С какой самоуверенностью молодой священник делает ложные выводы из неправильно понятого текста, а потом грозит нам всеми карами преисподней, если мы посмеем отступить от его заветов! Да, мой самодовольный юный друг, я верую в те тайны, которые так опошляются в твоих устах, я верую в неразбавленное слово, которое ты держишь в своей руке, но извини, если я сомневаюсь в твоих толкованиях. Библия прекрасна, молитвенник прекрасен, да и ты сам был бы приемлем, если бы просто читал мне куски из проповедей, которые лучшие наши богословы создавали в расцвете своих сил. Но извини меня, неумелый проповедник, если только зевоту будут вызывать у меня твои неуклюжие периоды, твои заимствованные фразы, твой вымученный пафос, напевность твоих обличений, твое покашливание и запинки, твои ахи и охи, твои черные перчатки и белый платок. Для меня все это — ничто, и сколько драгоценных часов удалось бы сберечь, если бы можно было не ходить тебя слушать!
И тут я хочу сказать кое-что по поводу обычных жалоб священников на чрезмерное количество проповедей, которые они обязаны читать. Мы все упиваемся звуком собственного голоса, а проповедник к тому же знает, что его волей-неволей будут слушать. Проповедь для него — приятнейшие минуты жизни, миг самоупоения. “Я прочел на этой неделе девять проповедей”,— сообщил мне недавно один мой юный друг, томно прижимая руку ко лбу с видом великомученика. “Девять на этой, семь на прошлой, четыре на позапрошлой,— в этом месяце я проповедовал двадцать три раза. Право, это слишком!” — “Совершенно справедливо,— ответил я, содрогаясь.— Этого никто не выдержит!” — “Да,— смиренно согласился он.— И это начинает на мне сказываться!” — “Ах, если бы! — воскликнул я.— Если бы так!” — но он не догадался, что у меня сердце кровью обливалось от жалости к его прихожанам.

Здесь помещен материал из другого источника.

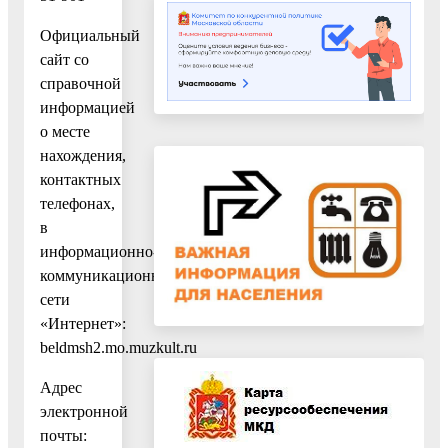
Официальный
сайт cо
справочной
информацией
о месте
нахождения,
контактных
телефонах,
в
информационно-
коммуникационной
сети
«Интернет»:
beldmsh2.mo.muzkult.ru
Адрес
электронной
почты: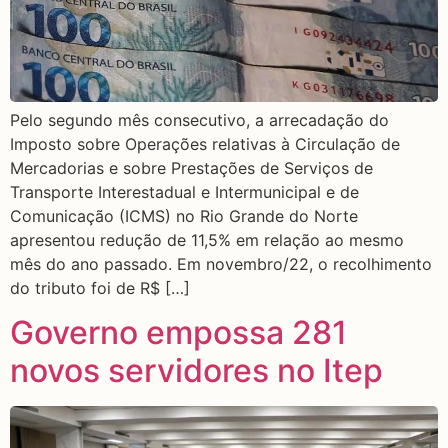
Pelo segundo mês consecutivo, a arrecadação do
Imposto sobre Operações relativas à Circulação de
Mercadorias e sobre Prestações de Serviços de
Transporte Interestadual e Intermunicipal e de
Comunicação (ICMS) no Rio Grande do Norte
apresentou redução de 11,5% em relação ao mesmo
mês do ano passado. Em novembro/22, o recolhimento
do tributo foi de R$ […]
Governo empossa 281
novos servidores no Itep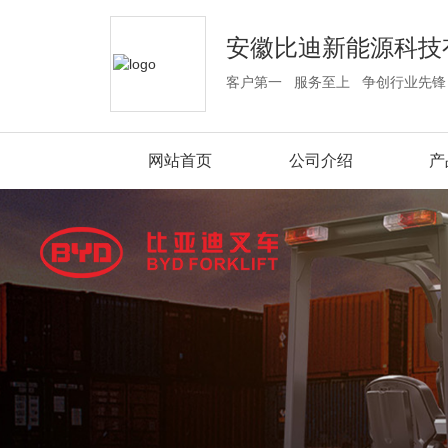
安徽比迪新能源科技
客户第一 服务至上 争创行业先锋
网站首页
公司介绍
产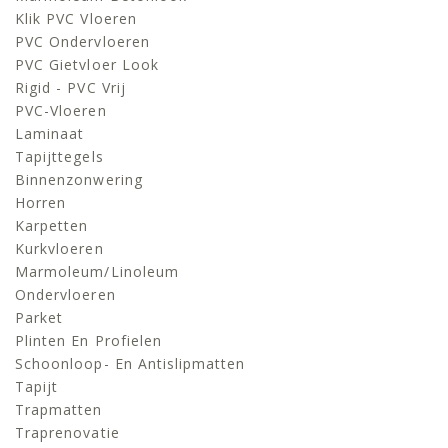
Klik PVC Vloeren
PVC Ondervloeren
PVC Gietvloer Look
Rigid - PVC Vrij
PVC-Vloeren
Laminaat
Tapijttegels
Binnenzonwering
Horren
Karpetten
Kurkvloeren
Marmoleum/linoleum
Ondervloeren
Parket
Plinten En Profielen
Schoonloop- En Antislipmatten
Tapijt
Trapmatten
Traprenovatie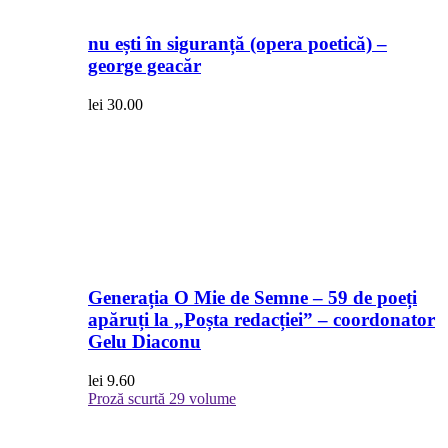
nu ești în siguranță (opera poetică) –
george geacăr
lei
30.00
Generația O Mie de Semne – 59 de poeți
apăruți la „Poșta redacției” – coordonator
Gelu Diaconu
lei
9.60
Proză scurtă
29 volume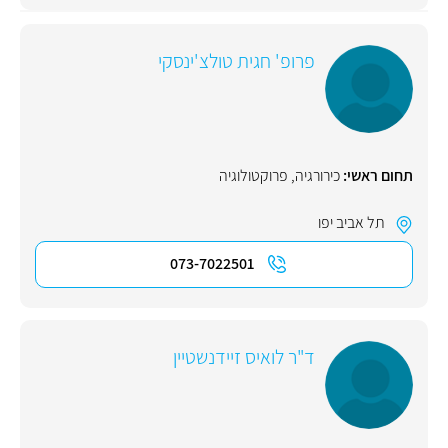
פרופ' חגית טולצ'ינסקי
תחום ראשי:
כירורגיה
,
פרוקטולוגיה
תל אביב יפו
073-7022501
ד"ר לואיס זיידנשטיין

Впрочем, проповедь мистера Слоупа — во всяком случае, в этот раз — не была скучной. Ее тема задевала слушателей за живое, а к тому же нельзя отрицать, что мистер Слоуп умел быть красноречивым. Все тридцать минут его слушали безмолвно и внимательно, но с гневом в глазах, обмениваясь негодующими взглядами, раздувая в ярости ноздри, шаркая подошвами и часто меняя позу, что свидетельствует о смятении духа и о возмущении в сердцах.
Наконец епископ, пораженный больше всех, так что у него волосы чуть не встали дыбом от ужаса, произнес благословение далеко не столь величественно, как во время многочисленных репетиций у себя в кабинете, и прихожане могли разойтись.